Uma descoberta surpreendente traz novidades sobre a origem da fauna de répteis e anfíbios do cerrado. As espécies endêmicas da região são mais aparentadas com as espécies do Chaco (bioma do Paraguai, Bolívia e norte da Argentina) do que com as da caatinga, e podem ser alguns milhões de anos mais antigas do que se supunha.
O lagarto da espécie Kentropyx vanzoi , endêmico do cerrado,
teve um ancestral comum com espécies do mesmo gênero
endêmicas do Chaco e Pantanal (fotos: Guarino Colli)
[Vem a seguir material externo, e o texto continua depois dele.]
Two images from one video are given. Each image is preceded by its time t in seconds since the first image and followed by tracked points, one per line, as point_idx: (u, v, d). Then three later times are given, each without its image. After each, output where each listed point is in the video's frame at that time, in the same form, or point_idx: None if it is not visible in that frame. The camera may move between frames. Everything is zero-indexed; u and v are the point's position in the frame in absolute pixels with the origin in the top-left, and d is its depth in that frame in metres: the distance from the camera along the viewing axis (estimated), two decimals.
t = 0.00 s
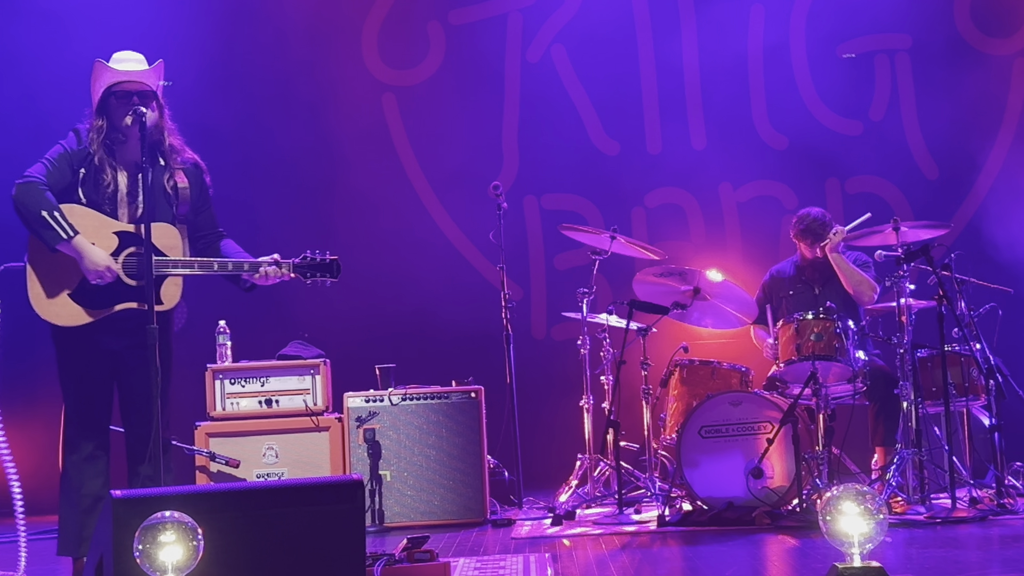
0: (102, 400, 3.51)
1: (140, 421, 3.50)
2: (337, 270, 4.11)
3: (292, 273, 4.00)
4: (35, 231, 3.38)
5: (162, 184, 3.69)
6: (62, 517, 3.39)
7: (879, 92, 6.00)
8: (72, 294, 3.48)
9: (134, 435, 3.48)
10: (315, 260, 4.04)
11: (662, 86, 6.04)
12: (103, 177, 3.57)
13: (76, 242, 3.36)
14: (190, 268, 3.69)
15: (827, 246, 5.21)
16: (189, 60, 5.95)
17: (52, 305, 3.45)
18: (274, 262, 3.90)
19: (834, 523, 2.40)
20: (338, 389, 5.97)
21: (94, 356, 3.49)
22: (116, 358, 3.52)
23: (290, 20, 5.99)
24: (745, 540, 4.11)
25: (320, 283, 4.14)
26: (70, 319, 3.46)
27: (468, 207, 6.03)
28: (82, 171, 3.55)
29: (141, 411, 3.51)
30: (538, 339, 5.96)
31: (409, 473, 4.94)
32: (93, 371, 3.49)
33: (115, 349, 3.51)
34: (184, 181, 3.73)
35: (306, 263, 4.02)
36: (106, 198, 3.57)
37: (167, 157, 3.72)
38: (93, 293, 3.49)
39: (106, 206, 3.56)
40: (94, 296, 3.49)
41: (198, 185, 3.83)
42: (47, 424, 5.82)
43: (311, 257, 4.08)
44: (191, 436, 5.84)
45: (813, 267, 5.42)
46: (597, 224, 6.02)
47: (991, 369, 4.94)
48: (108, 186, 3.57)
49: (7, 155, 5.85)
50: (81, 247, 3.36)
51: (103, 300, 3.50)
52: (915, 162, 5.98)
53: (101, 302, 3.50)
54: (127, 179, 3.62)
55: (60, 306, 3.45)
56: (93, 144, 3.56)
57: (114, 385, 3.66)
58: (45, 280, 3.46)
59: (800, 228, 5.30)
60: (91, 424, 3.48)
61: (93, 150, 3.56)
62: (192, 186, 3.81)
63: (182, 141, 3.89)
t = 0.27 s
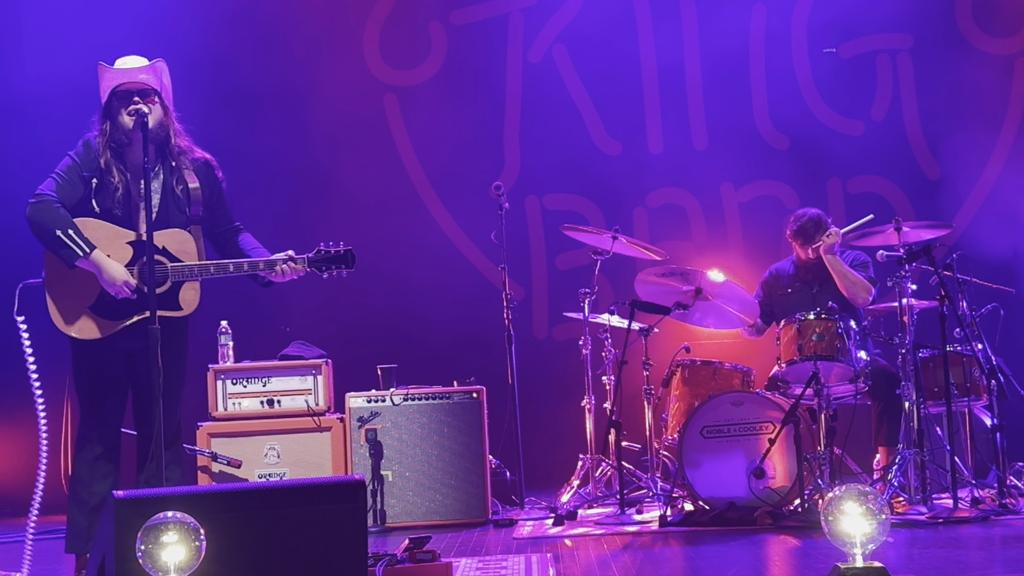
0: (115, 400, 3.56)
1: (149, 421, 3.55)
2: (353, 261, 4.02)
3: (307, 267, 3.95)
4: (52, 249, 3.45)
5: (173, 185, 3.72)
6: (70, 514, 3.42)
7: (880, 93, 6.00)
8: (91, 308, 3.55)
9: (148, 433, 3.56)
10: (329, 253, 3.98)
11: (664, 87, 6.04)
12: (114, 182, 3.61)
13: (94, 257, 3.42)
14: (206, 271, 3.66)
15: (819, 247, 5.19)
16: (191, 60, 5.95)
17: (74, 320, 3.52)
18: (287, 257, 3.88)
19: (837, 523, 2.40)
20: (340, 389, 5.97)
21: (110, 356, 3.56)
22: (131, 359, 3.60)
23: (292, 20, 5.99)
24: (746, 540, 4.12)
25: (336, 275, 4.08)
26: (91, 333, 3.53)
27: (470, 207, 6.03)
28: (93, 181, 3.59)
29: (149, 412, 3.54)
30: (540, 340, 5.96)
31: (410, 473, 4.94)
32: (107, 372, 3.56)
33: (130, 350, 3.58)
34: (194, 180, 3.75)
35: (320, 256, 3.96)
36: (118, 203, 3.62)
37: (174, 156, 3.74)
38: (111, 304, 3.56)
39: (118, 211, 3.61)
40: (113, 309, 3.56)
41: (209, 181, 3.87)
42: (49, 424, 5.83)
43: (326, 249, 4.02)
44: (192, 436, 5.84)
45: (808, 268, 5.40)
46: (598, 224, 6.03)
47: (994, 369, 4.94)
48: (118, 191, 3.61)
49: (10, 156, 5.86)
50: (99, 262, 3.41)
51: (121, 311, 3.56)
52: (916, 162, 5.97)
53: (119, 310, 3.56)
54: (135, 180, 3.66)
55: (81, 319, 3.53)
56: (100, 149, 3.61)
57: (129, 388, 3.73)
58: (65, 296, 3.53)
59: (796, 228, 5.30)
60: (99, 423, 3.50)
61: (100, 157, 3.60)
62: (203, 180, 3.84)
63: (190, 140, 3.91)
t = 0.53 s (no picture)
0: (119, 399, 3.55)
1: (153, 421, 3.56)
2: (359, 254, 4.04)
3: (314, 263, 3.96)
4: (60, 254, 3.45)
5: (178, 184, 3.72)
6: (76, 514, 3.42)
7: (882, 92, 6.00)
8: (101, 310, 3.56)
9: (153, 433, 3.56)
10: (336, 247, 3.98)
11: (665, 86, 6.04)
12: (119, 183, 3.61)
13: (101, 260, 3.43)
14: (213, 271, 3.68)
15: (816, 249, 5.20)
16: (193, 60, 5.96)
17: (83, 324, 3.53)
18: (294, 253, 3.88)
19: (839, 523, 2.39)
20: (341, 389, 5.97)
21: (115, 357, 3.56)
22: (137, 358, 3.60)
23: (294, 20, 6.00)
24: (749, 540, 4.11)
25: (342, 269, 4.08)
26: (102, 334, 3.54)
27: (471, 207, 6.02)
28: (99, 182, 3.59)
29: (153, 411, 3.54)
30: (542, 340, 5.96)
31: (412, 472, 4.94)
32: (111, 373, 3.55)
33: (136, 349, 3.59)
34: (200, 180, 3.73)
35: (327, 251, 3.97)
36: (124, 204, 3.62)
37: (179, 156, 3.74)
38: (120, 305, 3.58)
39: (125, 212, 3.61)
40: (122, 309, 3.58)
41: (215, 179, 3.86)
42: (51, 423, 5.83)
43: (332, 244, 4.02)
44: (194, 436, 5.84)
45: (807, 270, 5.40)
46: (600, 224, 6.02)
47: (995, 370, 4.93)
48: (124, 192, 3.61)
49: (12, 155, 5.87)
50: (106, 265, 3.43)
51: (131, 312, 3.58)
52: (918, 162, 5.97)
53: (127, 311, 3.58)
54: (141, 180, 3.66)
55: (88, 322, 3.53)
56: (105, 150, 3.60)
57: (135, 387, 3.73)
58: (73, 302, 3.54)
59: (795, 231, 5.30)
60: (103, 423, 3.49)
61: (105, 158, 3.59)
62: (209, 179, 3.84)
63: (195, 138, 3.91)
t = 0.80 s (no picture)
0: (119, 400, 3.57)
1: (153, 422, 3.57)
2: (358, 254, 4.13)
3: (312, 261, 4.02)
4: (58, 248, 3.45)
5: (178, 183, 3.72)
6: (76, 514, 3.45)
7: (884, 92, 5.99)
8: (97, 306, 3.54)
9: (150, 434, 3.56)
10: (335, 246, 4.07)
11: (667, 86, 6.03)
12: (120, 181, 3.62)
13: (99, 255, 3.42)
14: (212, 267, 3.73)
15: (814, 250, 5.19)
16: (195, 60, 5.96)
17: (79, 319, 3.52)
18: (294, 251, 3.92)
19: (840, 523, 2.39)
20: (343, 389, 5.97)
21: (112, 358, 3.56)
22: (137, 358, 3.60)
23: (295, 20, 6.00)
24: (750, 540, 4.11)
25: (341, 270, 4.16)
26: (97, 330, 3.53)
27: (473, 207, 6.03)
28: (99, 178, 3.60)
29: (154, 412, 3.55)
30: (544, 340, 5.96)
31: (414, 472, 4.94)
32: (112, 373, 3.56)
33: (136, 350, 3.59)
34: (200, 178, 3.75)
35: (326, 250, 4.05)
36: (124, 201, 3.62)
37: (179, 155, 3.74)
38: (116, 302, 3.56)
39: (125, 209, 3.62)
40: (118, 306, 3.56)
41: (215, 180, 3.85)
42: (53, 423, 5.84)
43: (331, 243, 4.11)
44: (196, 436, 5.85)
45: (808, 271, 5.39)
46: (602, 224, 6.02)
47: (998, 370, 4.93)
48: (124, 189, 3.62)
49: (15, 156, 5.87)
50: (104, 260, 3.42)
51: (127, 309, 3.57)
52: (920, 162, 5.97)
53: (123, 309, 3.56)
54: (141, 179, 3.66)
55: (86, 316, 3.53)
56: (106, 148, 3.61)
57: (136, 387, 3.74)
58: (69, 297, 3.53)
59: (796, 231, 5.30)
60: (103, 424, 3.53)
61: (106, 155, 3.60)
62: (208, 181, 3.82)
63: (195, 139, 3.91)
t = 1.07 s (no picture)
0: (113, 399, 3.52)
1: (151, 423, 3.53)
2: (347, 262, 4.13)
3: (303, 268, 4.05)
4: (47, 238, 3.38)
5: (170, 183, 3.69)
6: (73, 517, 3.40)
7: (886, 93, 5.99)
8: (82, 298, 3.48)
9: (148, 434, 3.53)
10: (324, 255, 4.09)
11: (669, 87, 6.03)
12: (113, 176, 3.57)
13: (89, 248, 3.38)
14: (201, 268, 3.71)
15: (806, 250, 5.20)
16: (197, 61, 5.96)
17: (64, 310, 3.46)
18: (285, 256, 3.95)
19: (842, 524, 2.39)
20: (345, 389, 5.98)
21: (103, 357, 3.50)
22: (127, 358, 3.55)
23: (297, 21, 6.00)
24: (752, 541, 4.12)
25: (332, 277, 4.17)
26: (81, 323, 3.46)
27: (475, 208, 6.03)
28: (93, 173, 3.55)
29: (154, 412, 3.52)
30: (545, 340, 5.96)
31: (416, 473, 4.94)
32: (107, 372, 3.51)
33: (127, 349, 3.54)
34: (192, 178, 3.74)
35: (316, 258, 4.07)
36: (116, 197, 3.59)
37: (174, 156, 3.72)
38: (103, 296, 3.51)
39: (117, 205, 3.59)
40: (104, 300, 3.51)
41: (206, 183, 3.84)
42: (55, 423, 5.84)
43: (322, 252, 4.12)
44: (198, 436, 5.85)
45: (807, 271, 5.39)
46: (604, 225, 6.02)
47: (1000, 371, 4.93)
48: (117, 184, 3.58)
49: (16, 156, 5.87)
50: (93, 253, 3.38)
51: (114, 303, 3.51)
52: (922, 163, 5.97)
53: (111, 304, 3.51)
54: (135, 176, 3.63)
55: (70, 306, 3.46)
56: (101, 143, 3.56)
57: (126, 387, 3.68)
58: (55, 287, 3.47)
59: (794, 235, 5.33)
60: (101, 425, 3.48)
61: (102, 151, 3.56)
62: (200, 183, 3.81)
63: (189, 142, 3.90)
As revelações foram feitas em um estudo realizado pelo Departamento de Zoologia da Universidade de Brasília (UnB) e apresentado no 15o Congresso Brasileiro de Zoologia, realizado em fevereiro nessa instituição. As descobertas devem provocar mudanças na compreensão do processo de evolução da herpetofauna do cerrado (que inclui répteis e anfíbios).
Acreditava-se até então que a diferenciação das espécies do cerrado tivesse ocorrido há menos de 45 mil anos. O coordenador da pesquisa, professor Guarino Colli, disse à CH On-line que a diferenciação se deu muito antes disso. “Os indícios encontrados apontam que a maioria das espécies modernas se originou no período Terciário, compreendido entre 65 milhões e 1,7 milhão de anos atrás.”
Segundo ele, eventos climáticos e geológicos tiveram papel fundamental no aparecimento dessas espécies. “Espécies que habitavam uma extensa área do sul ao nordeste da América do Sul começaram a se diferenciar, devido a variações climáticas ocorridas já no início do período. A formação de paisagens florestais úmidas e de paisagens abertas e secas criaram condições distintas em que novas espécies se desenvolveram”, explica.
Outro evento de importância fundamental para a diferenciação das espécies do cerrado foi o soerguimento do Planalto Central, ocorrido há cerca de 5 milhões de anos. “O cerrado e o Chaco (paisagens abertas) faziam parte de uma mesma região. Ao se separarem, as espécies seguiram processos de diferenciação únicos, ainda sob influência de transformações climáticas posteriores.”
Para chegar a essa conclusão, Colli e sua equipe reuniram dados que possibilitaram a construção de árvores genealógicas envolvendo espécies endêmicas do cerrado. “Desde 1986 trabalhamos com análises morfológicas (referentes às características estruturais dos animais) e com o seqüenciamento genético de espécies do Cerrado. Ao cruzarmos essas informações com a distribuição geográfica das espécies, foi possível estabelecer as relações de parentesco entre elas e identificar suas origens”.
O pesquisador cita o exemplo de lagartos do gênero Kentropyx , com espécies endêmicas do cerrado, Chaco e Pantanal. Kentropyx paulensis e K. vanzoi (do Cerrado) e K. viridistriga (do Chaco e Pantanal) teriam um ancestral comum que se diferenciou nas espécies após o soerguimento do Planalto Central.
Além de recontar a história da evolução da herpetofauna do cerrado, o estudo da UnB tem ainda grande importância ecológica: “agregamos valor a essas espécies, pois descobrimos que o patrimônio genético delas é muito mais antigo do que se pensava”, comemora Colli.